Any output response functions of the system to be optimized. The output response is a function of the input variables.  Examples: Mass, Stress, Displacement, Frequency, etc.

Constraint

Bounds on output response functions of the system that need to be satisfied for the design to be acceptable.

Optimum Design

Set of input variables along with the minimized (maximized) objective function that satisfies all of the constraints.

Stochastic Approach

Stochastic approaches are used in order to study the effects of design variations in the design performance. These variations may occur due to manufacturing, operating environment, etc. The result of a stochastic analysis is an output response value with a distribution.

Reliability

Analysis to find the probability with which a design will fail or succeed.

 

hmtoggle_plus1greyPlanning Your Study

How you use HyperStudy depends on your model type, your simulation software and your design objectives among other factors. You can use HyperStudy as a standalone software or you can start it from another HyperWorks product, like HyperMesh Desktop.

Below are some common use cases for setting up a study:

Study Question or Scenario

Best HyperStudy Options

I have a RADIOSS model that I want to do  a size/shape optimization study with. I will run the simulations in my PC.

Once you are finished creating your shape variables in HyperMorph, start HyperStudy from HyperMesh's Applications menu. Your model type is “HyperMesh”.

I have a MotionSolve model. I will run the simulations in my PC.

Start HyperStudy from MotionView's Applications menu.  Your model type is “MotionView”.

I am using a commercial solver that is not in  HyperWorks, but it integrates with HyperWorks (Abaqus, LS-DYNA, DesignLife, etc.). I would like to set up a size optimization study and will run the simulations in a cluster.

Start HyperStudy in standalone mode. Your model type is “Parameterized File”. You can create the parameterized file by using the Editor option under the Tools menu. Register the solver by using the Register Solver Script option in the Edit menu.

I did my analysis in a spreadsheet. Some of the cells are input variables and some are output responses.

Start HyperStudy in standalone mode. Your model type is “Spreadsheet”.

I calculated my output reponses using analytical equations.

Start HyperStudy in standalone mode. Your model type is “Internal Math”.

 

hmtoggle_plus1greyAdding the Best Approaches to Your Study

Once you have finished setting up your study, you will need to select one or more study approaches to find the answers to your study questions. The best combination of approaches and the best method to use for each approach depends on your application and objectives.

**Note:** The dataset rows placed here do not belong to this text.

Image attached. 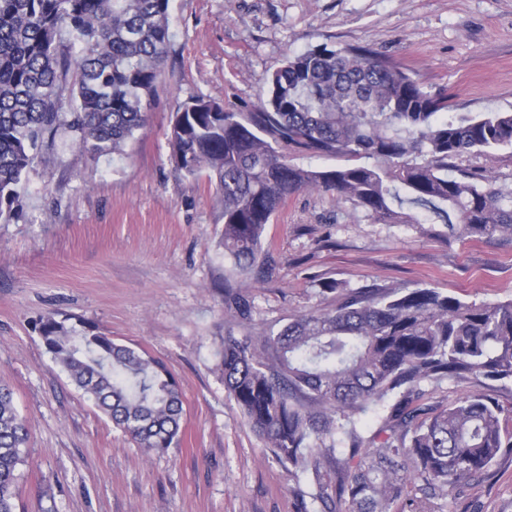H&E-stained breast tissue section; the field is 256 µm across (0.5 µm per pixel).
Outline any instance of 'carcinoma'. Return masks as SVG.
<instances>
[{"instance_id": "1", "label": "carcinoma", "mask_w": 512, "mask_h": 512, "mask_svg": "<svg viewBox=\"0 0 512 512\" xmlns=\"http://www.w3.org/2000/svg\"><path fill=\"white\" fill-rule=\"evenodd\" d=\"M170 45V0H0V219L18 207L22 176L66 125L91 155L120 152L149 121ZM401 65L372 49L316 46L286 58L253 112L195 96L174 113L169 145L186 179L215 182L224 256L245 278L268 276L262 238L288 198L322 190L382 224L418 215L458 240L512 235V190L448 174V160L512 147V113L448 115ZM372 159L305 168L288 152ZM336 307L288 317L257 338L224 337V388L266 448L310 474L320 512H437L512 461V406L480 390L423 402L424 382L512 384V299L466 301L435 288H349ZM243 319V291L224 289ZM37 329L75 386L147 452L175 445L179 384L159 360L48 314ZM380 410L385 438L365 446L361 416ZM29 435L0 385V512Z\"/></svg>"}]
</instances>
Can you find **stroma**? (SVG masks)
Returning a JSON list of instances; mask_svg holds the SVG:
<instances>
[{
  "label": "stroma",
  "mask_w": 512,
  "mask_h": 512,
  "mask_svg": "<svg viewBox=\"0 0 512 512\" xmlns=\"http://www.w3.org/2000/svg\"><path fill=\"white\" fill-rule=\"evenodd\" d=\"M170 31L150 120L124 153L90 157L60 129L22 180L19 212L0 220V384L29 425L17 512H296L309 481L273 458L227 397L225 335L333 308L322 280L512 299V239L379 224L304 190L266 225L274 274L248 288L251 319L233 318L224 287L241 278L224 256L215 186L183 178L168 144L190 97L254 111L285 58L318 45L370 47L447 90L451 114L512 113V0H171ZM448 172L510 189L512 148L458 157ZM50 311L165 364L184 401L175 447L144 453L75 389L35 327ZM439 512H512V462Z\"/></svg>",
  "instance_id": "1"
}]
</instances>
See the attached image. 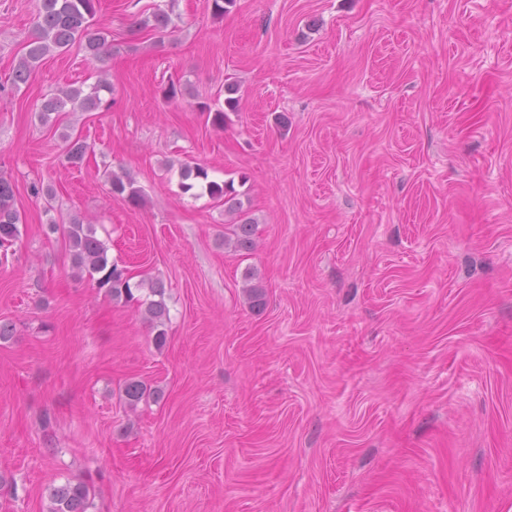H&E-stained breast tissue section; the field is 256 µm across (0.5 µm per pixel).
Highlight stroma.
<instances>
[{
  "label": "stroma",
  "instance_id": "stroma-1",
  "mask_svg": "<svg viewBox=\"0 0 512 512\" xmlns=\"http://www.w3.org/2000/svg\"><path fill=\"white\" fill-rule=\"evenodd\" d=\"M38 6L0 0L22 217L0 258V512H46L73 478L88 512H512V0H99L105 62L74 46L15 88ZM158 8L173 34L133 30ZM102 78L108 107L40 123L45 95ZM229 82L218 129L198 105ZM188 161L239 181L254 251L182 192ZM123 173L142 206L113 196ZM74 215L163 280V347L74 273L47 231Z\"/></svg>",
  "mask_w": 512,
  "mask_h": 512
}]
</instances>
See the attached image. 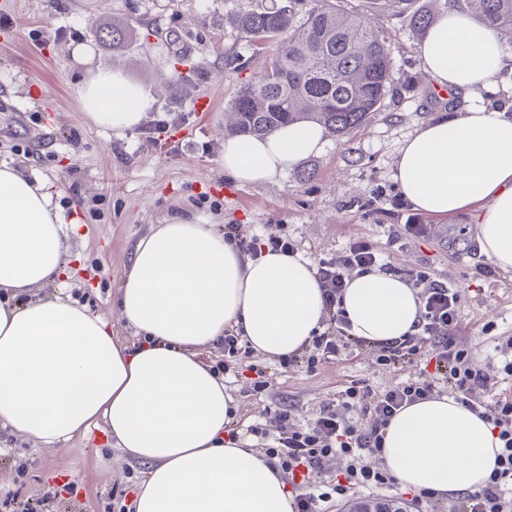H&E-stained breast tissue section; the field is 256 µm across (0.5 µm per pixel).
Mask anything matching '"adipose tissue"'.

Below are examples of approach choices for specific scenarios:

Study Approach Question or Scenario

Best HyperStudy Options

Which input variables have a significant effect on my output responses?

Use a parameter screening DOE, such as Fractional Factorial. Once the parameter screening DOE is complete, look at the Effects and Interactions plots.

How can I do quick trade-off studies?

Use a space-filling DOE to create fitting functions to your output responses.

What are the best input variable values to minimize my objective, while meeting my design requirements?

Use a single objective optimization, such as ARSM, SQP, MFD  or GA.

What is the reliability of my design?

Use a Stochastic approach and add your reliability assessment.